Why_is Rerun A Valid Test Strategy For Cicd
Did I break something?
In a CI/CD environment, the main question on a developer’s mind is “did I break something that was working before?”
That is a different question than “is something broken?”
It is also a different question than “does the product work” or “does the product meet requirements?”
All of these are valid questions, but when we are at the point of continuous integration and continuous deployment, whether something is broken, or whether the product works correctly and meets all requirements is far too large a question to ask and answer in the time allotted.
But we can feasibly ask if the developer’s change broke something that was working before. We do this by defining “working before” as the set of tests we run during the CI/CD pipeline. If they were consistently passing before, and if they consistently fail now, then the developer’s change broke something.
Easy-peasy.
But what about when they are not consistently failing? Can we say for certain the developer’s change broke something? We cannot. Without a deep investigation the answer is a matter of probability. What we need is some understanding of that probability. That is why we re-run the tests.
But what does it mean when we see a failure only once out of two tries?
To answer that, we need to ask another question.
If there was a flaky failure introduced into the code by the developer’s change, what is the probability you would see that failure the very first time the change was tested?
Imagine a failure that occurs 1 out of every 10 attempts. The probability of seeing that failure on the first test is only 10%. If we consider this in reverse, there is a 100%-10% = 90% probability that the failure was introduced by a previous change. If imagine multiple executions of the same test, we can ask what is the probability of seeing the failure after several executions? We can find the raising the base probability of not seeing the failure on any one run by the number of runs and subtracting that from 100%. This gives us the following table of probabilities:
Now consider the probability of seeing a failure with a 10% probability rate occur two times in a row. That is 0.1 * 0.1, which is 0.01. The likelihood of a 10% failure occurring two times in a row is only 1%.
Let’s see how this works for other failure rates.
By the time we are at a coinflip, we are at 80% occurrence rate. Let’s look at the likelihood of seeing 80% occurrence rate after various number of executions:
The statistics are clear. If a failure occurs two times in a row, then we are looking at a very high probability the change introduced the failure. If not, we are very close to whatever change it was that introduced it. Even if we are sometimes mistaken about that, the rate at which we make that mistake is kept to a minimum.

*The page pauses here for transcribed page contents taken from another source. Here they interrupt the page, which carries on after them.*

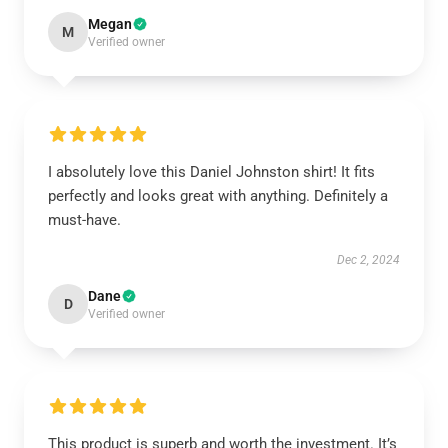
Megan
M
Verified owner
I absolutely love this Daniel Johnston shirt! It fits
perfectly and looks great with anything. Definitely a
must-have.
Dec 2, 2024
Dane
D
Verified owner
This product is superb and worth the investment. It’s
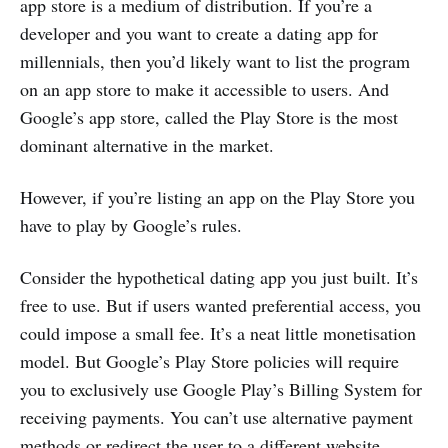
app store is a medium of distribution. If you’re a
developer and you want to create a dating app for
millennials, then you’d likely want to list the program
on an app store to make it accessible to users. And
Google’s app store, called the Play Store is the most
dominant alternative in the market.
However, if you’re listing an app on the Play Store you
have to play by Google’s rules.
Consider the hypothetical dating app you just built. It’s
free to use. But if users wanted preferential access, you
could impose a small fee. It’s a neat little monetisation
model. But Google’s Play Store policies will require
you to exclusively use Google Play’s Billing System for
receiving payments. You can’t use alternative payment
methods or redirect the user to a different website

The truth about flaky failures is that by the time you see the failure, whatever defect caused it has almost always already been released. It is very infrequent that the change under test is the source of the flaky failure. When you consider what it takes for a flaky failure to appear immediately, it demands a high rate of occurrence which doesn’t pan out against the experience most people describe.
This is why re-run is a good strategy for CI/CD. Not because flaky failures should be ignored, or that they represent uninteresting failures in the product. Re-runs are a good strategy for CI/CD pipeline check failures because they give us the information we need to know to make a probability bet about whether or not the current changes broke something. Failing twice establishes a high probability the failure came from the change. Not failing twice, very low probability.
Is something broken?
Now we come to the point of anxiety about re-runs. Is something broken?
Yes.
Whether the flaky failure is coming from the product, the test code, the environment, or something else, the failure is an indication something is broken. But it probably wasn’t the change just submitted that caused the break. Re-running the test does not change the nature of the failure. It gives us information about the failure we can use during investigation.
The mistake is to throw away the information after the re-run. Record the failure somewhere. Investigate. There is something that probably needs to be fixed. I am not going to spend time in this article going into the details on that, because the main point was to get into the statistical matters above about why re-run works as a strategy. But it is important to remember that it works ONLY because we are asking and answering a very specific question, “Did I break something?” So long as we remember that is the reason for the re-run, we realize there are other questions to answer, and we get on with those.